9756. — A M. DE VAINES

3 mai.

Puisque vous daignez, monsieur, admettre dans votre bibliothèque des facéties chinoises[1], indiennes et tartares, j’ai l’honneur de vous en envoyer un exemplaire ; mais je viens de lire une brochure qui me dégoûte de toutes les autres. C’est un édit sur la liberté du commerce des vins. Il fait un beau pendant avec l'édit du 14 septembre[2] en faveur des blés.

Je conçois qu’il y ait des gens tout étonnés de voir des traités de politique et de morale avec la formule Car tel est notre bon plaisir, mais je ne conçois pas que des gens qui ont de la barbe au menton s’effarouchent des vérités qu’on leur démontre. Il me semble que je vois les médecins du temps de Molière soutenir des thèses contre la circulation du sang. Il est impossible que le parti de ceux qui ferment les yeux à la lumière se soutienne longtemps. Toutes les nouvelles vérités sont d’abord mal reçues chez nous. On est fâché d’être obligé de retourner à l’école, quand on se croit docteur.

Et quæ Imberbes didicere, senes perdenda fateri[3].

Enfin, monsieur, ces vins me paraissent avoir une sève et une force toute nouvelle. Je conseille à Messieurs[4] d’en boire largement, au lieu d’en dire du mal. Ces bons vins de M. Turgot sont capables de me ranimer. Mon malheur est de n’avoir pas longtemps à en boire.

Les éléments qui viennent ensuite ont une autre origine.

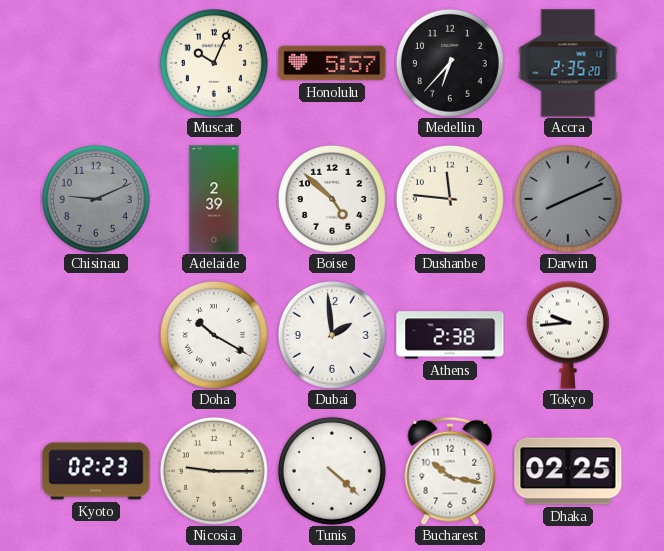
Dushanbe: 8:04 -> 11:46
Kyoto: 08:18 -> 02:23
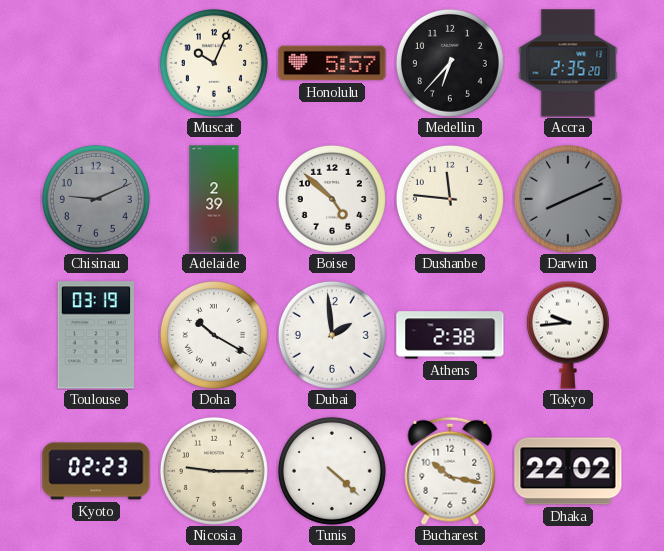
Toulouse: none -> 03:19
Dhaka: 02:25 -> 22:02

9757. — A M. LAUS DE BOISSY,

sur sa réception a l'académie des arcades de rome

A Ferney, 6 mai.

Si j’ai l’honneur, monsieur, d’être votre confrère à Rome, je ne serais pas moins flatté de l’être à Paris : j’ambitionne encore un titre plus flatteur, celui de votre ami ; vos lettres m’en ont inspiré le désir autant que vos ouvrages ont de droit à mon

  1. Lettres chinoises, indiennes et tartares ; voyez tome XXIX, page 451.
  2. Voyez page 6.
  3. Horace, livre II, épitre i, vers 84-85.
  4. Nom que l'on donnait aux conseillers au parlement.